İnançlar ve Alışkanlıklar Üzerine İki Pazarlama Hikayesi

İnançlar ve Alışkanlıklar Üzerine İki Pazarlama Hikayesi

A+ A-

Bu yazı için elimizde, içlerinden pazarlama adına dersler çıkarabileceğimiz ya da merakımızı giderebileceğimiz, iki hikaye var.

Biri bundan çok ama çok uzun zaman öncesinde, diğeri ise şimdiki zamanda geçiyor.

Biri bir dinin, diğeri ise bir diş macunu kutusunun hikayesi…
Ve her şey, pazarlama konusunda köşe yazıları yazan bir yazarın, anlatacak konu arayışı sırasında, okuduğu bir kitapla aklında beliren soruların yaktığı ampuller sonucunda, bu satırlara dökülüyor.

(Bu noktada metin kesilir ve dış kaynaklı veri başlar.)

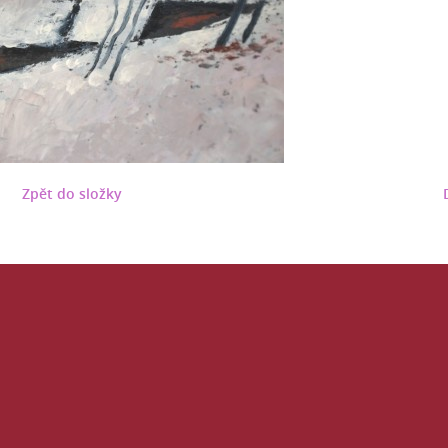
Zpět do složky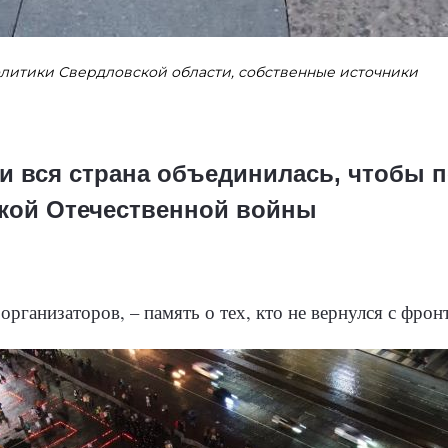
литики Свердловской области, собственные источники
и вся страна объединилась, чтобы 
кой Отечественной войны
рганизаторов, – память о тех, кто не вернулся с фронт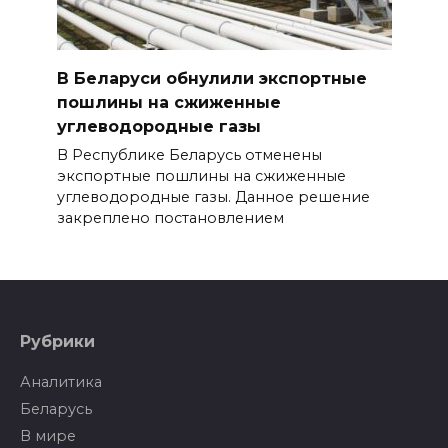
В Беларуси обнулили экспортные
пошлины на сжиженные
углеводородные газы
В Республике Беларусь отменены
экспортные пошлины на сжиженные
углеводородные газы. Данное решение
закреплено постановлением
Рубрики
Аналитика
Беларусь
В мире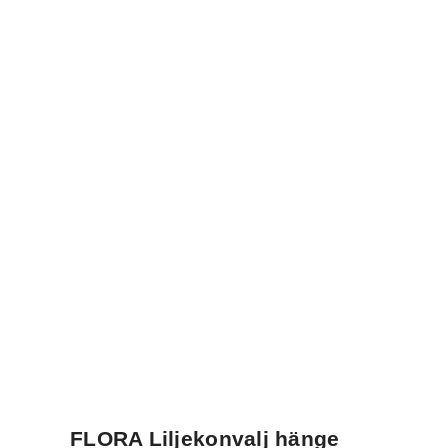
FLORA Liljekonvalj hänge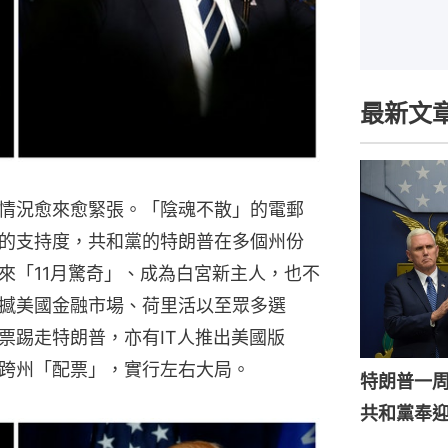
最新文
情況愈來愈緊張。「陰魂不散」的電郵
的支持度，共和黨的特朗普在多個州份
來「11月驚奇」、成為白宮新主人，也不
撼美國金融市場、荷里活以至眾多選
票踢走特朗普，亦有IT人推出美國版
跨州「配票」，實行左右大局。
特朗普一
共和黨奉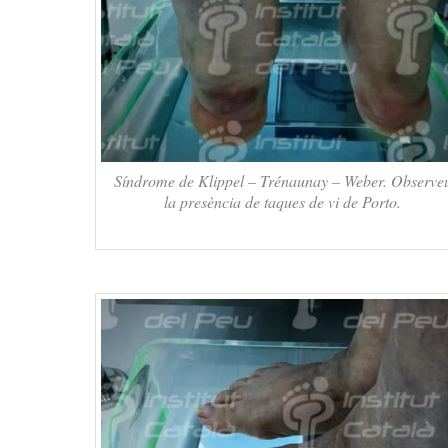
Síndrome de Klippel – Trénaunay – Weber. Observe
la presència de taques de vi de Porto.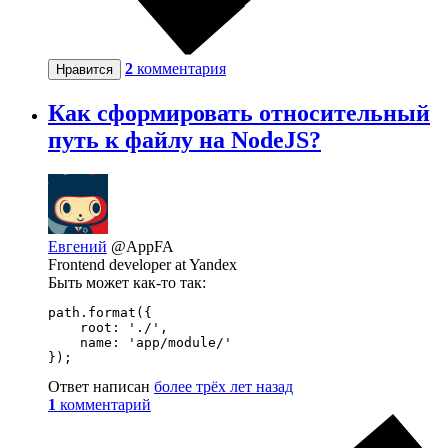
2
комментария
Нравится
Как сформировать относительный
путь к файлу на NodeJS?
Евгений
@AppFA
Frontend developer at Yandex
Быть может как-то так:
path.format({

    root: './',

    name: 'app/module/'

});
Ответ написан
более трёх лет назад
1
комментарий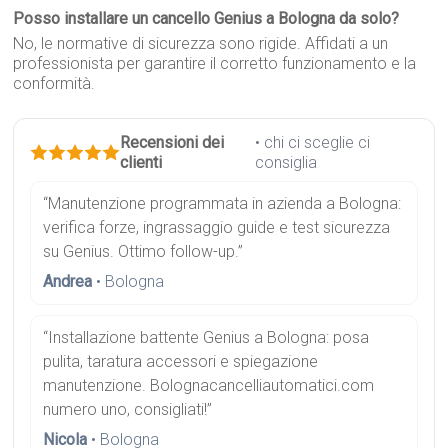
Posso installare un cancello Genius a Bologna da solo?
No, le normative di sicurezza sono rigide. Affidati a un
professionista per garantire il corretto funzionamento e la
conformità.
Recensioni dei
• chi ci sceglie ci
clienti
consiglia
“Manutenzione programmata in azienda a Bologna:
verifica forze, ingrassaggio guide e test sicurezza
su Genius. Ottimo follow-up.”
Andrea
• Bologna
“Installazione battente Genius a Bologna: posa
pulita, taratura accessori e spiegazione
manutenzione. Bolognacancelliautomatici.com
numero uno, consigliati!”
Nicola
• Bologna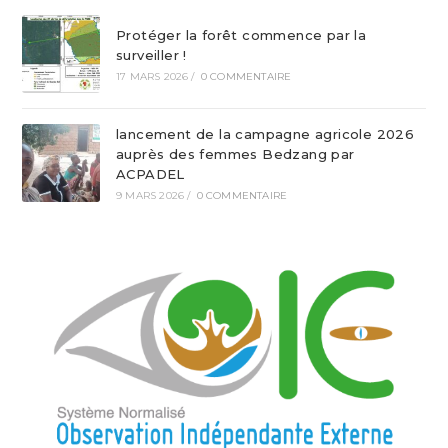
Protéger la forêt commence par la
surveiller !
17 MARS 2026
/
0 COMMENTAIRE
lancement de la campagne agricole 2026
auprès des femmes Bedzang par
ACPADEL
9 MARS 2026
/
0 COMMENTAIRE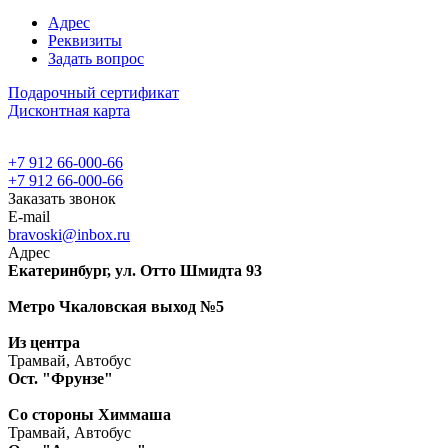
Адрес
Реквизиты
Задать вопрос
Подарочный сертификат
Дисконтная карта
+7 912 66-000-66
+7 912 66-000-66
Заказать звонок
E-mail
bravoski@inbox.ru
Адрес
Екатеринбург, ул. Отто Шмидта 93
Метро Чкаловская выход №5
Из центра
Трамвай, Автобус
Ост. "Фрунзе"
Со стороны Химмаша
Трамвай, Автобус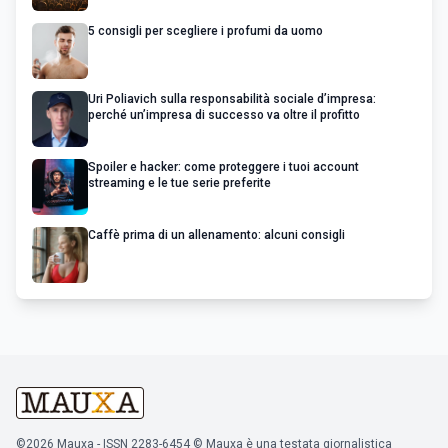
5 consigli per scegliere i profumi da uomo
Uri Poliavich sulla responsabilità sociale d’impresa:
perché un’impresa di successo va oltre il profitto
Spoiler e hacker: come proteggere i tuoi account
streaming e le tue serie preferite
Caffè prima di un allenamento: alcuni consigli
©2026 Mauxa - ISSN 2283-6454 © Mauxa è una testata giornalistica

Yazar okurunu biraz gülümsetmek ve biraz da etkileyici bir giriş yapmak adına yazdığı giriş satırlarından sonra, içten içe bu kadar uzatabildiğine kendi de şaşırarak, anlatmaya başlıyor.

Antik Roma tarihi üzerine okuduğum kitabın kısa bir bölümünde, Hristiyanlığın ortaya çıkışından bahsediliyor.

O zamanların tüm dünyaya hakim olma düşüncesi, Avrupa kıtasında kurulan Roma İmparatorluğu sınırlarını, Afrika ve Asya’ya kadar genişletiyor.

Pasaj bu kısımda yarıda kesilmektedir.